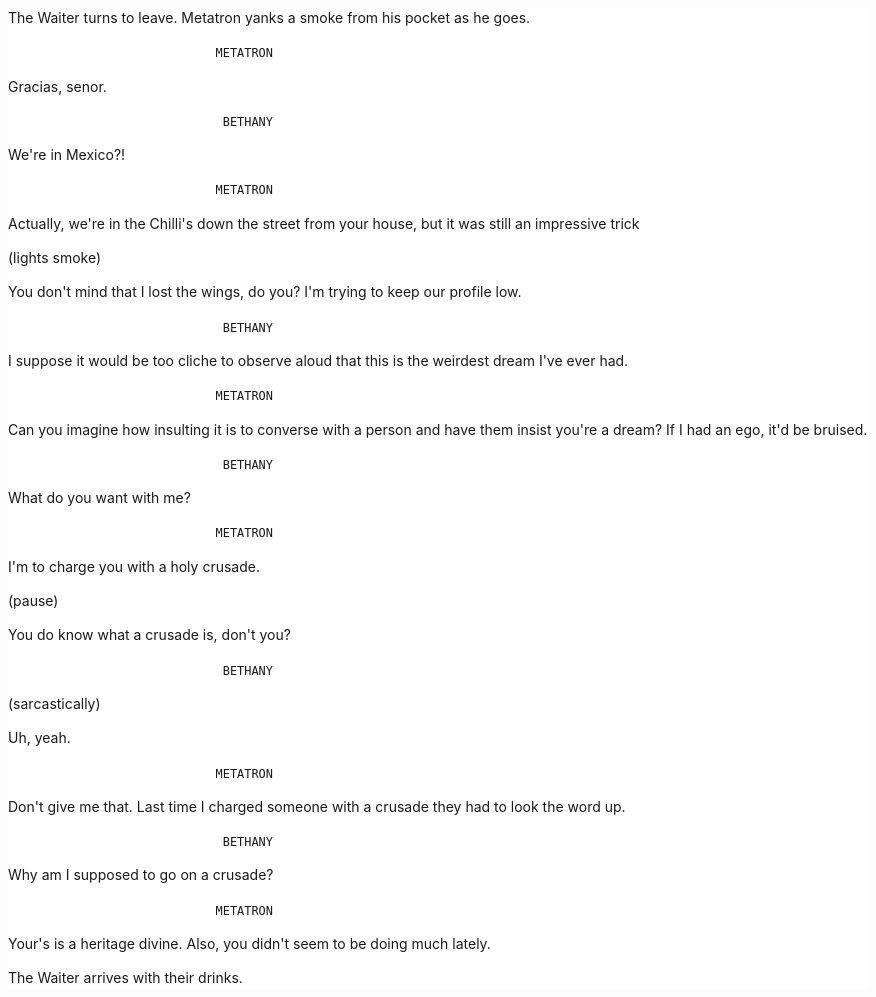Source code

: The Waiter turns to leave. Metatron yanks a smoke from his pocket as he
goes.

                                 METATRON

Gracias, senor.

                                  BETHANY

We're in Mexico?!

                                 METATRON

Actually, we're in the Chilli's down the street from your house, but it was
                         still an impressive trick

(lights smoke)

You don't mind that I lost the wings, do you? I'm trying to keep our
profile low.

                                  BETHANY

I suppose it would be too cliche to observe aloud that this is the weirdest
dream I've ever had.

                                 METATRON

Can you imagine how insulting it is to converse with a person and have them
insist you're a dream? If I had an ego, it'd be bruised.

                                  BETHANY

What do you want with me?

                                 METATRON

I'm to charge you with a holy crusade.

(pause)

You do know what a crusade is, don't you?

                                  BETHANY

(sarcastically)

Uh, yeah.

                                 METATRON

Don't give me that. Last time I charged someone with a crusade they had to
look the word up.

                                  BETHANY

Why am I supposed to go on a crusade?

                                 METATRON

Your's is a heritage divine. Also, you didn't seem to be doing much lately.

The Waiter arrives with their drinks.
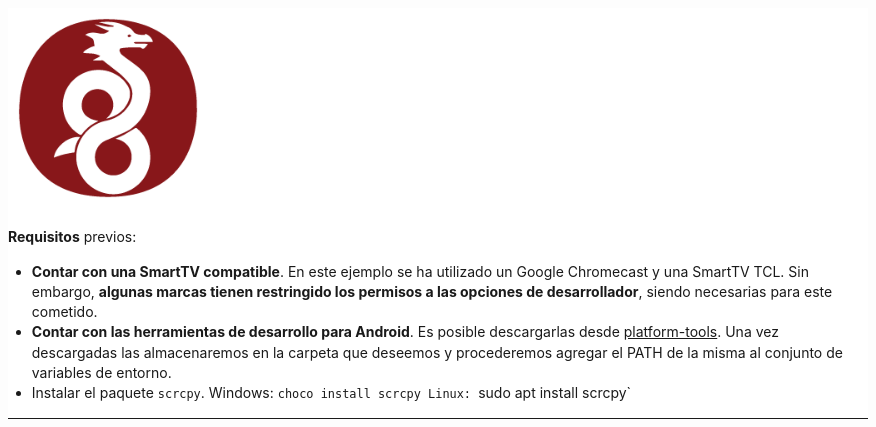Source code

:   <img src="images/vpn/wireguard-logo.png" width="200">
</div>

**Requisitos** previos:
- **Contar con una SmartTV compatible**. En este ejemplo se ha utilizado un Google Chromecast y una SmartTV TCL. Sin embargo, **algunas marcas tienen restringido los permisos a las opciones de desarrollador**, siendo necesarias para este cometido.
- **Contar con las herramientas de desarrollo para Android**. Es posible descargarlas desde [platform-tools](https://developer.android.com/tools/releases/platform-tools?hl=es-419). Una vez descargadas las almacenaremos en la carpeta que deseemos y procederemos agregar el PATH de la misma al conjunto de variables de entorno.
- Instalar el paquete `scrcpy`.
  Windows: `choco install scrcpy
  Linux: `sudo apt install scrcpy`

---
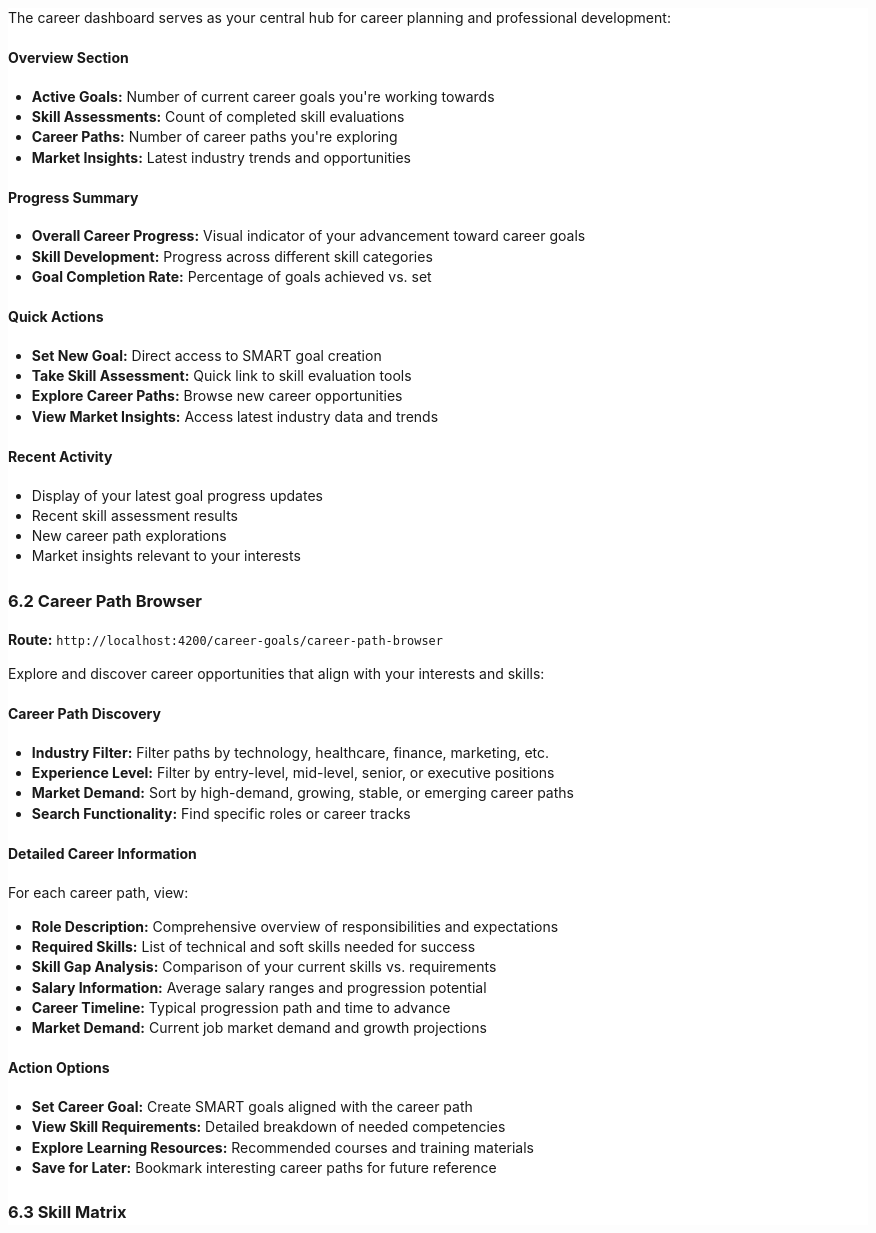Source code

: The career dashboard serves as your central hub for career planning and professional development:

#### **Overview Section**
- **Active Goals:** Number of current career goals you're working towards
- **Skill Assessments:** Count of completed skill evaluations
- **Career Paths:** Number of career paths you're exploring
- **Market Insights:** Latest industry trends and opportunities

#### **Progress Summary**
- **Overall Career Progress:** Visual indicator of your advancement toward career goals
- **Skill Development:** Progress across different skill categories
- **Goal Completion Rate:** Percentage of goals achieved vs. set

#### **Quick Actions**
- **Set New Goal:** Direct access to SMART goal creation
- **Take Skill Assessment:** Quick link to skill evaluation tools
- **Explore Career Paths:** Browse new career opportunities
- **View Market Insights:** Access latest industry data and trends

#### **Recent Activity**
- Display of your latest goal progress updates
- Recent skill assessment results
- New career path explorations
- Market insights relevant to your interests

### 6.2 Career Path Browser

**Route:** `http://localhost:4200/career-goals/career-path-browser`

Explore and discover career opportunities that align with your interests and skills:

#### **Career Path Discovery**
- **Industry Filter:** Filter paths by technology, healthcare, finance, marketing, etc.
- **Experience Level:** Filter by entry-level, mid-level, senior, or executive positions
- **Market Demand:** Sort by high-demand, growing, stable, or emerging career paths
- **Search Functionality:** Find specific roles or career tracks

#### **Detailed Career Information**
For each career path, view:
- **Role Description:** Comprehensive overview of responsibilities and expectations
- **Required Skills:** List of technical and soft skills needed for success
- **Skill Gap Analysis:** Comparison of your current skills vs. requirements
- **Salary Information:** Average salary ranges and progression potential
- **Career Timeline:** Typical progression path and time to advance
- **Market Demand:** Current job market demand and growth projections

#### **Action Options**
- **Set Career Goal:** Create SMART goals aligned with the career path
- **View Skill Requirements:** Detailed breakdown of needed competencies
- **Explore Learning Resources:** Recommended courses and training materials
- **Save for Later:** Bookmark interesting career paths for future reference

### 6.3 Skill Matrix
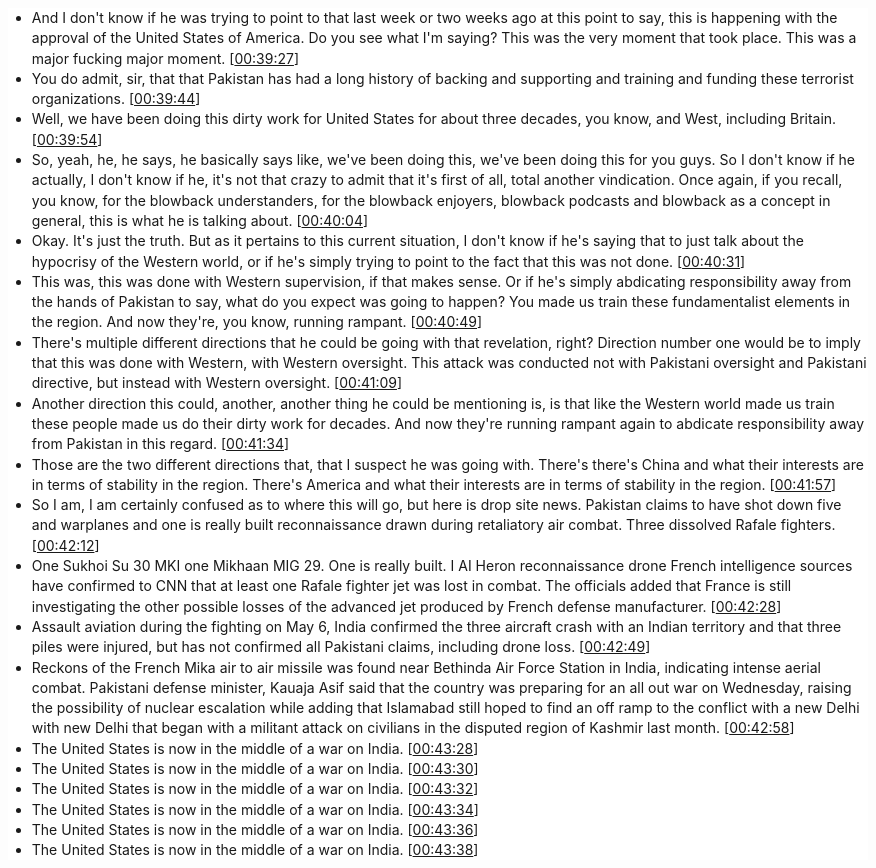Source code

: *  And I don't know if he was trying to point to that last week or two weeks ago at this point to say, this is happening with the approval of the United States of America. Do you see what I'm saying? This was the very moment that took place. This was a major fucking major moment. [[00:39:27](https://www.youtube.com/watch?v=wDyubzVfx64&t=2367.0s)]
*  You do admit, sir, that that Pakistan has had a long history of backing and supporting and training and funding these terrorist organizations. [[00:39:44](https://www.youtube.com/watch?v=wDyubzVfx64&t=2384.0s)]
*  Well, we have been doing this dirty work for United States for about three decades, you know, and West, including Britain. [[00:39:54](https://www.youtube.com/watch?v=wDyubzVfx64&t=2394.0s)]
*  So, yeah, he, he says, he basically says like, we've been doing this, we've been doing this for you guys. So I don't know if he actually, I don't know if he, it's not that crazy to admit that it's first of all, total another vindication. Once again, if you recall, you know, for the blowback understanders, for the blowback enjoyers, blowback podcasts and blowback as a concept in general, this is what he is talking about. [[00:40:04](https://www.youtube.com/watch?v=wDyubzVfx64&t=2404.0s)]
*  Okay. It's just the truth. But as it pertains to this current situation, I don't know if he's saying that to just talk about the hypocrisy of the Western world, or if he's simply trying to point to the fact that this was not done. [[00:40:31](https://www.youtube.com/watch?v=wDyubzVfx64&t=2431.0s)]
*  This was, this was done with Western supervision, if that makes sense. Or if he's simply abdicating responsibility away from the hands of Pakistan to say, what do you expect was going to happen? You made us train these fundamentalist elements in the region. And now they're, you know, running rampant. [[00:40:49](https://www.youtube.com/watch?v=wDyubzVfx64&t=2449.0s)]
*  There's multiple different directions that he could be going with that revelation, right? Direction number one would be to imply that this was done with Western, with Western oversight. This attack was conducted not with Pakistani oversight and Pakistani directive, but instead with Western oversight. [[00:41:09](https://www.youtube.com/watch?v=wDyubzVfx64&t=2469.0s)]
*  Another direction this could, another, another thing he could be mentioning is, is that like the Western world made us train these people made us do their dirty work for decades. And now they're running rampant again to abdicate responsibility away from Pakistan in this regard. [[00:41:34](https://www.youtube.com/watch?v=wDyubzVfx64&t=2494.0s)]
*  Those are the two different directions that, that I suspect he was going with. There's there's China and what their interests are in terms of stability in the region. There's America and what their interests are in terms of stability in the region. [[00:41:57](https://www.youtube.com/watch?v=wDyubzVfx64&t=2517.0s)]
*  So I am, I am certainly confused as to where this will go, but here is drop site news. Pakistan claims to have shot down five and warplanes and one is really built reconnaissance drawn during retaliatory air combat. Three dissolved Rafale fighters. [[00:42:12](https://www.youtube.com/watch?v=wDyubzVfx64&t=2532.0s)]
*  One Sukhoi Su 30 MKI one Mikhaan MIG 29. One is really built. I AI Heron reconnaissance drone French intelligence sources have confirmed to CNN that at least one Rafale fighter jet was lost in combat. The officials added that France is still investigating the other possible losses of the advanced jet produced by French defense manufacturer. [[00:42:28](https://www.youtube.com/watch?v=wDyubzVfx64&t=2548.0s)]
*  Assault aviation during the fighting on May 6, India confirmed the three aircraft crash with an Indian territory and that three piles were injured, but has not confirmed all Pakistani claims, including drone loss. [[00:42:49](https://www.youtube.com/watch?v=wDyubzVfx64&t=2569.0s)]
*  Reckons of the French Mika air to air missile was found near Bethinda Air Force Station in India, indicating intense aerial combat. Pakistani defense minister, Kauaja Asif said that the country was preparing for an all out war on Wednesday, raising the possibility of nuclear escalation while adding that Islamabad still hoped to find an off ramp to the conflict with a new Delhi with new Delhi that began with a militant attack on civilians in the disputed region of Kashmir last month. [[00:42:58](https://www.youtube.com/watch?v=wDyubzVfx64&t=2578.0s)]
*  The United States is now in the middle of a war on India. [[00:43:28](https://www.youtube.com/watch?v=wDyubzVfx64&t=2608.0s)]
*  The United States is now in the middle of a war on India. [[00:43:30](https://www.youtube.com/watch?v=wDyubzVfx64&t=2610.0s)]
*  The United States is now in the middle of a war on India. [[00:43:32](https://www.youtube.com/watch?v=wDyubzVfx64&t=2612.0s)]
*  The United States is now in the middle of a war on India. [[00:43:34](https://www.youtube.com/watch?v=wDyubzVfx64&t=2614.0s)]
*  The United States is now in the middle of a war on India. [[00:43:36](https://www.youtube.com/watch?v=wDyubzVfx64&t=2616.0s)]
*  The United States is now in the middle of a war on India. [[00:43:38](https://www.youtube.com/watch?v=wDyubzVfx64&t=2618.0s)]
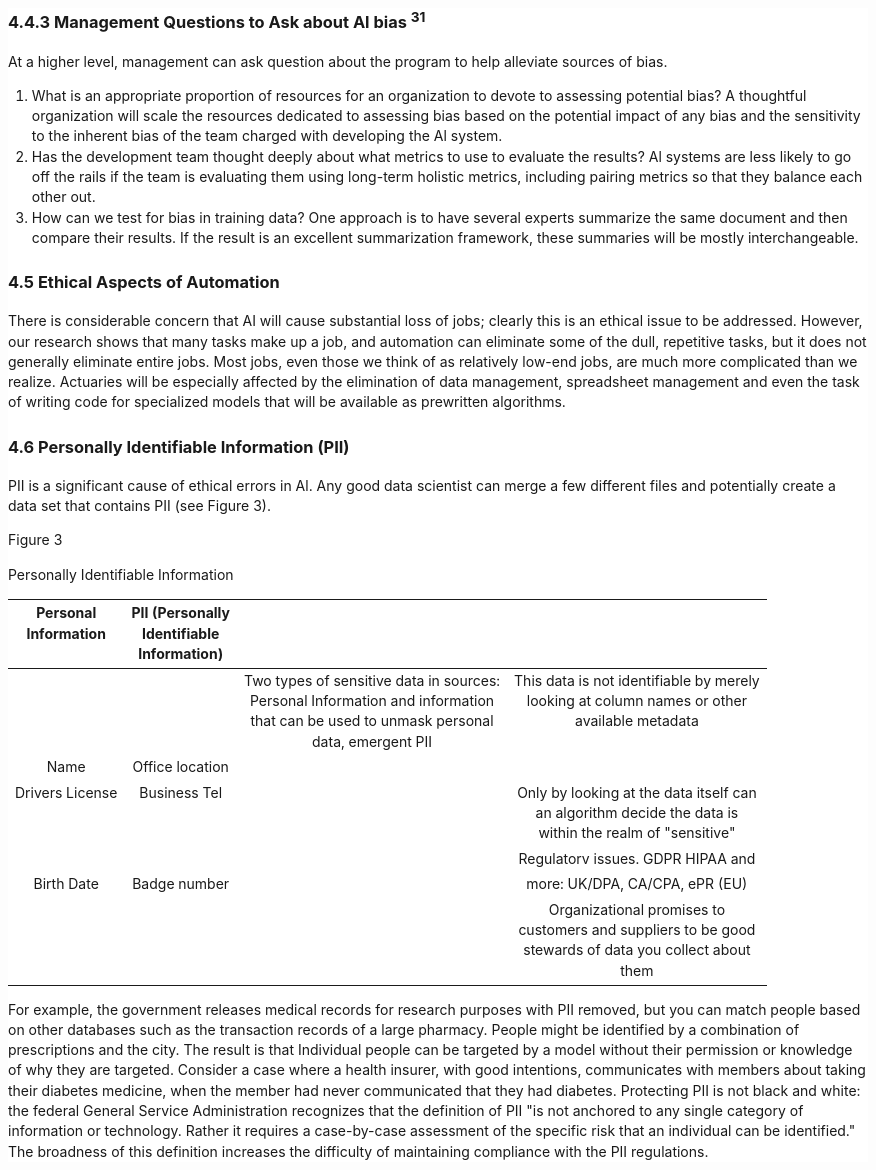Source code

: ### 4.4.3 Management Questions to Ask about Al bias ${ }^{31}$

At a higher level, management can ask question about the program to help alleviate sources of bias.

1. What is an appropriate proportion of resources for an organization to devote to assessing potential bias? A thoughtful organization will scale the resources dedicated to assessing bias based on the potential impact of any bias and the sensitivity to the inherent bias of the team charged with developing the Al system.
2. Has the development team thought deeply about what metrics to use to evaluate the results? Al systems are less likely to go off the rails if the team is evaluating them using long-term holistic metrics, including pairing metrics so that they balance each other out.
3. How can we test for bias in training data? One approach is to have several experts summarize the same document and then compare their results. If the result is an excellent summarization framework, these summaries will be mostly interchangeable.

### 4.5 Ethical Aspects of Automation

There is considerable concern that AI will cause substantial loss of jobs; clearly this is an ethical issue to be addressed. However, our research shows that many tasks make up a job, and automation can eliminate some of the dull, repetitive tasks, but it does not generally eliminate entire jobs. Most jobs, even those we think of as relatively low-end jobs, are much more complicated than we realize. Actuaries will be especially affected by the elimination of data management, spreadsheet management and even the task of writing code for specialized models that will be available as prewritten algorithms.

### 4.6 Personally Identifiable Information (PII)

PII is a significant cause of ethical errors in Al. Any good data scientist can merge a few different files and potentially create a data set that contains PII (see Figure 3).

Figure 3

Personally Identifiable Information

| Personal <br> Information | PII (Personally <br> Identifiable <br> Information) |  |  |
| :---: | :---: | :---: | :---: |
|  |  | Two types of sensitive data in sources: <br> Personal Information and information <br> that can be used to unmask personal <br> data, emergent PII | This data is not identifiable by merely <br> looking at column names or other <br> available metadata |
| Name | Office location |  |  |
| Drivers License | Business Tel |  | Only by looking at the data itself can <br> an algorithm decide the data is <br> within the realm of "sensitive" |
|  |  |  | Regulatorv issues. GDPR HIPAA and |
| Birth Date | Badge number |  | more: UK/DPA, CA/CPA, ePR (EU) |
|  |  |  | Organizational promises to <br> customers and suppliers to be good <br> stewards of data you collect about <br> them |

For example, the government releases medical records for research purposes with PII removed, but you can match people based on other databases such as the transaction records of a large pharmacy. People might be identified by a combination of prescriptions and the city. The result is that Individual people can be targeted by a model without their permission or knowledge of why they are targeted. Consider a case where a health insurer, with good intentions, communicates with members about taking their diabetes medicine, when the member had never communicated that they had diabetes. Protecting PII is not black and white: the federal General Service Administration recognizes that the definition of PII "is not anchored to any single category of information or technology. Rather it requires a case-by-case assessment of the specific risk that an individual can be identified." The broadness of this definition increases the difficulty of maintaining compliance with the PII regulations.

▬▬▬▬▬▬

Work to complete =>
Transcribe the listing verbatim, starting with the line containing "Gracias, senor." and continuing through the line containing "The career dashboard", with both of those lines included and the pictures omitted.

Reply to the task =>
Gracias, senor.

                                  BETHANY

We're in Mexico?!

                                 METATRON

Actually, we're in the Chilli's down the street from your house, but it was
                         still an impressive trick

(lights smoke)

You don't mind that I lost the wings, do you? I'm trying to keep our
profile low.

                                  BETHANY

I suppose it would be too cliche to observe aloud that this is the weirdest
dream I've ever had.

                                 METATRON

Can you imagine how insulting it is to converse with a person and have them
insist you're a dream? If I had an ego, it'd be bruised.

                                  BETHANY

What do you want with me?

                                 METATRON

I'm to charge you with a holy crusade.

(pause)

You do know what a crusade is, don't you?

                                  BETHANY

(sarcastically)

Uh, yeah.

                                 METATRON

Don't give me that. Last time I charged someone with a crusade they had to
look the word up.

                                  BETHANY

Why am I supposed to go on a crusade?

                                 METATRON

Your's is a heritage divine. Also, you didn't seem to be doing much lately.

The Waiter arrives with their drinks.
Source code

:   <img src="images/vpn/wireguard-logo.png" width="200">
</div>

**Requisitos** previos:
- **Contar con una SmartTV compatible**. En este ejemplo se ha utilizado un Google Chromecast y una SmartTV TCL. Sin embargo, **algunas marcas tienen restringido los permisos a las opciones de desarrollador**, siendo necesarias para este cometido.
- **Contar con las herramientas de desarrollo para Android**. Es posible descargarlas desde [platform-tools](https://developer.android.com/tools/releases/platform-tools?hl=es-419). Una vez descargadas las almacenaremos en la carpeta que deseemos y procederemos agregar el PATH de la misma al conjunto de variables de entorno.
- Instalar el paquete `scrcpy`.
  Windows: `choco install scrcpy
  Linux: `sudo apt install scrcpy`

---
Source code

: The career dashboard serves as your central hub for career planning and professional development:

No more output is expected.